ベストトリックの最終5回目で97点台を叩きだし大逆転した場面については「音楽をかけないで、自分に集中できるようにして、練習してきたことを出そうと思った。自分だけではなく、家族やファンの応援がかぎになった。逆転で優勝を決められて本当にうれしい」と喜びをかみしめていました。
早川コーチ「“人類最強”に近づいていると思っている」
堀米雄斗選手を子どものころから見続けてきた日本代表の早川大輔コーチは堀米選手が高校を卒業してアメリカに渡ると決断した際などにもサポートを続けてきました。
堀米選手が大会で優勝したときには、早川コーチが堀米選手を肩車するのが決まりごとのようになっていてパリオリンピックの舞台でも表彰式のあと、早川コーチが涙を見せながら堀米選手を担ぎ上げてガッツポーズを見せていました。
早川コーチは「全部信じていたので、絶対成功できると思っていた。最後の技が決まった瞬間は叫び声だけで、言葉にならなかった」と振り返りました。
そして堀米選手が最後に決めた大技については「あのトリックは死ぬほど練習していたので、絶対決められると思っていたし成功できたら絶対行けると思っていた」と信頼を口にしました。
そして東京大会からの3年間での堀米選手の成長について問われると、「スケーターとしてよりも人として強くなった。僕の中では“人類最強”に近づいていると思っているし、世の中のスケーターのイメージを進化させてくれたと思う」と最大級の賛辞をおくりました。
父 亮太さん「積み重ねの結果」
父親の亮太さんは、「今回は金メダルが取れてもじっとおとなしく観戦していようと思っていたが、あまりにも劇的だったので、立ち上がってガッツポーズしてしまった」と喜びを語りました。

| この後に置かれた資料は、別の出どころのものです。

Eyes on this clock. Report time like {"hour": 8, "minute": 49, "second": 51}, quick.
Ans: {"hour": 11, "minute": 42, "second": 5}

亮太さんの影響でスケートボードを始めた息子について「僕は技術とは別に、泥臭い努力の部分をすごく重視して教えていた。少し前の話でいうと、雄斗はアメリカでプロになろうと思ったけど、上がっては潰され、上がっては潰される、そういう葛藤を繰り返していたが、それでも諦めないでアメリカでプロになることができた。今回の結果もそういう積み重ねの結果ではないかと思う」と話していました。

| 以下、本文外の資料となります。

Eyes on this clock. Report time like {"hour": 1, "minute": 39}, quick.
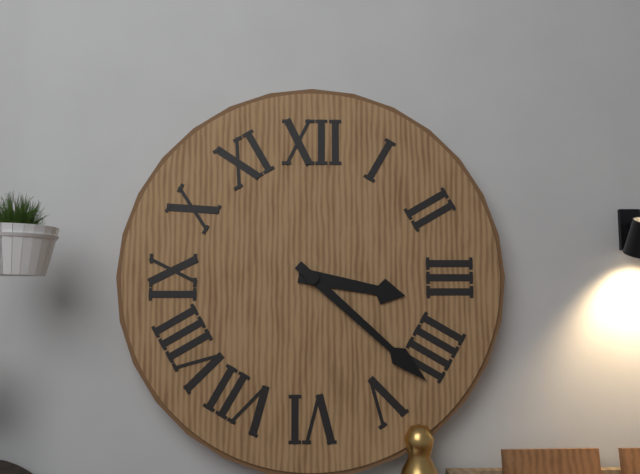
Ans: {"hour": 3, "minute": 22}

そして、「よくやったということばしかないしありがとうという感じだ。とりあえず次に日本に帰ってきたら、焼き肉をおごります」と息子の快挙をたたえていました。
みずから「地獄」と表現 苦しい戦いの日々
地元の東京 江東区で開催された東京オリンピックで金メダルを獲得し、スケートボード界の顔となった堀米選手のその後は、みずから「地獄」と表現した苦しい戦いの日々でした。
金メダルを獲得したあとの堀米選手はスケートボード教室などの普及活動や、スケーターの“名刺代わり”とも言える映像作品の制作、それに新たなスケートボード場設置の企画など活動が多岐にわたるようになりました。
堀米選手は「やっぱりスケートボードが本当に好き。映像制作もカルチャーも、友達とスケートボードをしているだけでも楽しいので、その部分は忘れなかった」と話します。
堀米選手にとってのオリンピックは「自分の人生を変えてくれた大きな大会」であり、オリンピック連覇を「夢」だと言い続けてきました。
その大好きなスケートボードを“地獄”と表現するようになったのは、厳しいオリンピックの選考大会の影響でした。
45秒滑って技を繰り出す前半の「ラン」のミスによって決勝まで進めないことも多く、レベルの高い日本勢どうしの代表争いの中で、オリンピックへの出場すら危ぶまれる状況に陥りました。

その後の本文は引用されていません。